> **SUPPLIED PASSAGE**:
::::

Last Friday night, I had a phone call from a friend.  She asked if we would be interested in fostering an 18 month old baby.  Dennis and I have often spoken of fostering but had not yet started the process.  And it is a tedious process.  We have close friend who are going through it right now.  Since Dennis wasn’t home, I told our friend I would have to talk to him.  We had to let them know by Saturday.  In my mind, the possibility of it all really happening was slim.  (Who would give us a baby?  Don’t they know that the kid friendly person in this dynamic duo is the one who works all the time and has something going on almost every night?)  My prayer was simple, “God, You alone know if we should do this.  If it is not Your will, then please close the door.”  So we said we would be willing to take him.  We were told someone would call us.  On Sunday a CPS (Child Protective Services) case worker called us.  She told us she would either come out that evening or on Monday morning.  I asked, “To take a look at our place?”  Her response, “Yes, and to bring the baby.”  Now my brain is going crazy.  “WHAT???  WE MAY HAVE A BABY TONIGHT? We aren’t prepared.  We have nothing.  What are we going to do???” 

On Monday, they brought Nicholas to us.  I think the case worker thought I was going to back out.  I was overwelmed….he was a little disaster.  Keeping in mind, he had been placed in a shelter and been separated from his mom for a week and she came with the case worker.  Also, they woke him up to bring him inside and we have no idea when the last time he had eaten was.  He was a little stressed.

It all happened so fast. 

Our friends, family, church and even acquaintances have stepped up to the plate to help us.  When Kathy heard the news, she put a pack-in-play (playpen) in the car and dropped it off to my parent’s house.  And she even brought two sheets!  Place for baby to sleep…check.  I had a few clothes packed away thanks to my sister, Jenny.  And Tabitha packed up play clothes, shoes, wipes and toys.  Something to wear….check.  Tabitha sent us to the Williams house.  Lora provided a handy bath seat and an offering.  Baby will be clean and fed…check.  Had lunch with Judy today she blessed us with some DVDs.  Entertainment for baby…check.  Ran into Judy’s friend Stephanie who has two little boys and she gave us a bin full of toys.  More entertainment for baby…check.  Shelby sent diapers.  Rachael sent diapers, wipes and pajamas (thank goodness…turns out he is a snotty boy and I have been having to was his jammies almost every day) so he will be clean and dry at least for a few weeks…check.  Everyone has been so supportive.  It could be I am a little stressed or hormonal or whatever, but I cried a little after leaving the House of Krauss and Williams.

::::

> **GIVEN MATERIAL**:

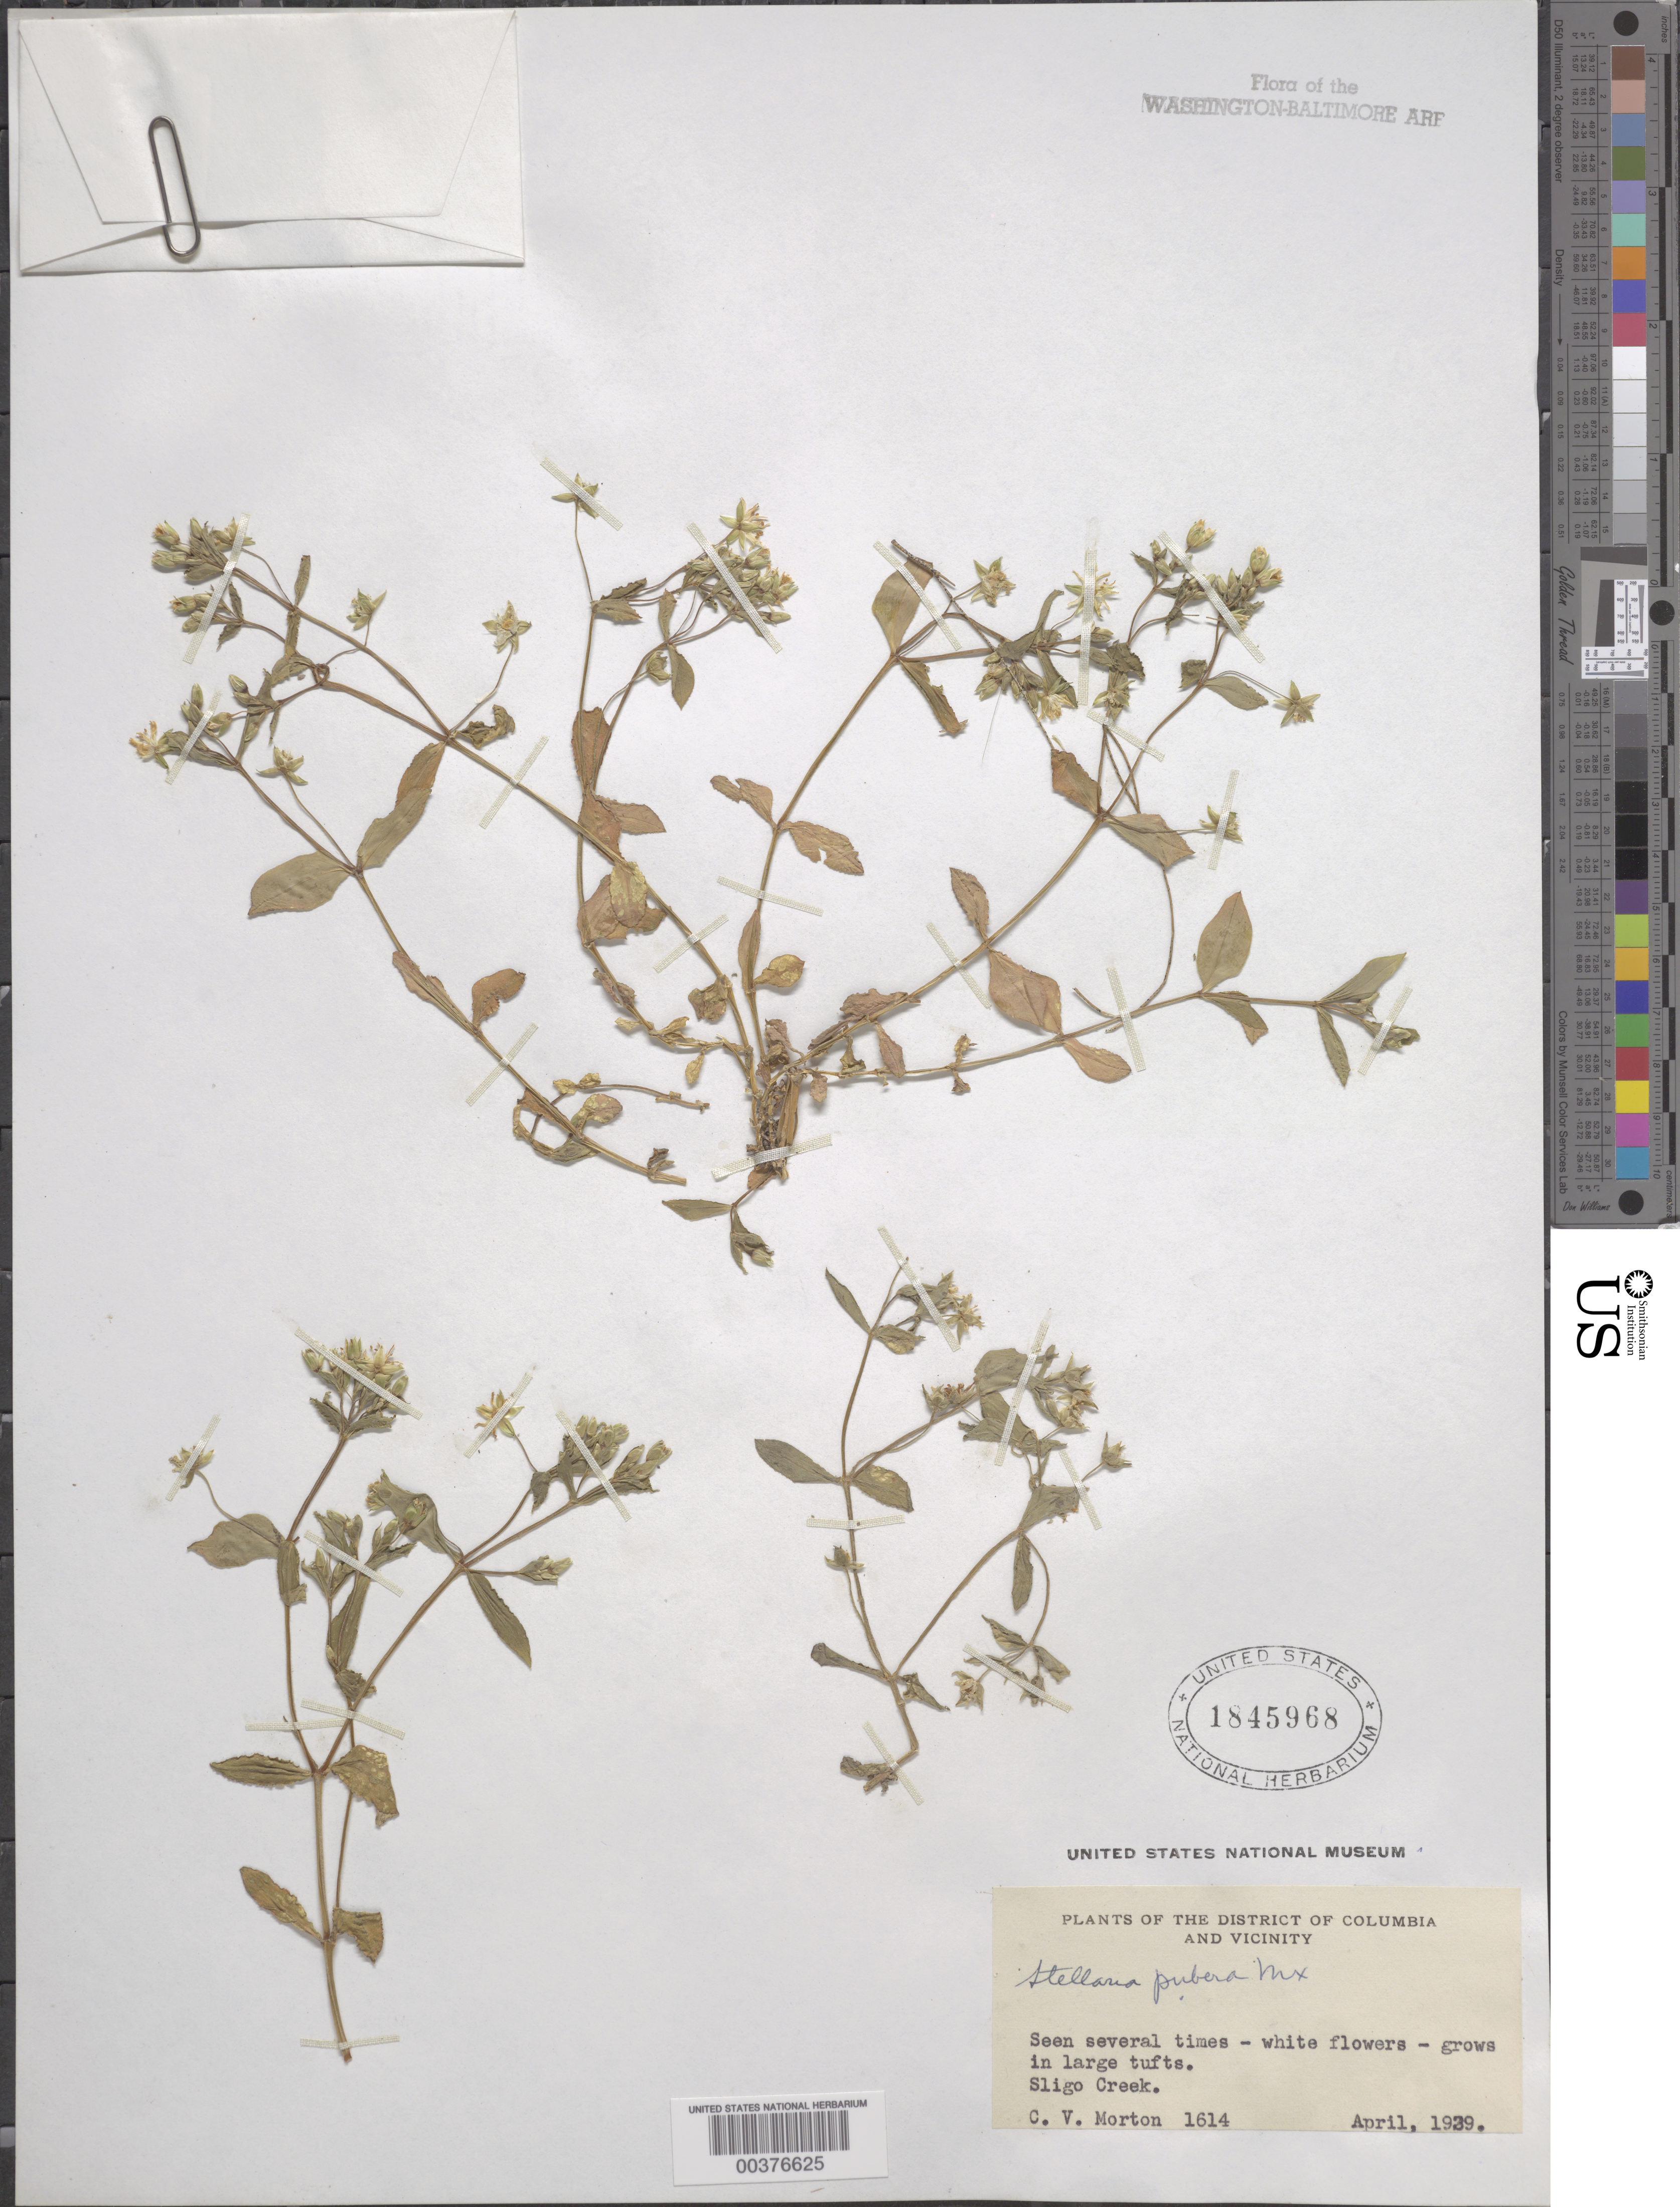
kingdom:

::::

> **PROBLEM DETAILS**: Carry on the fostering account from its last sentence. The lines have nothing to do with any of this.

> **EXERCISE ANSWER**:
I guess fostering doesn’t usually happen like this.  It must happen like this occasionally.  Most parenting situations happen after nine months of knowledge of the impending expectation.  Usually someone (like my mom) stays with the new mom to help her out…even the new dad takes a few weeks off work.  When the piece of art arrives, people stop with meals and tiny clothes.   This is…well, this is just so different. 

How do mom’s ever get anything done?  Does your voice hurt after saying, “No”,  “Come here, come here, come HERE” and “Stop right there”?  There really is such a thing as “dish water hands”. Cook, cleanup, cook cleanup, cook cleanup…the never ending cycle.  Where is my stinking husband?  I am overwhelmed and he is playing his guitar in his happy place.  I am not at all sure he has felt the significance of this change in his life the way I have.  He has no idea that I am rethinking the whole idea of having children. Is 6:30 p.m. too early to put a 20 month old to bed?   Can you teach a 20 month old to sleep 14 hours in a row?  Or change his own diaper?   I NEED MY MOM!!  I am kind of glad my mom hasn’t come over, I have no doubt my floor would be deemed unfit. 

Dr. Lehman says that new moms should relax and just enjoy it.  (his First-time Mom book).  Did I mention that our apartment is “handicap accessible”? That means all the door knobs are low levers.  This kid already realizes he can reach the handle and turn it.  If I relax someone may be calling CPS on us.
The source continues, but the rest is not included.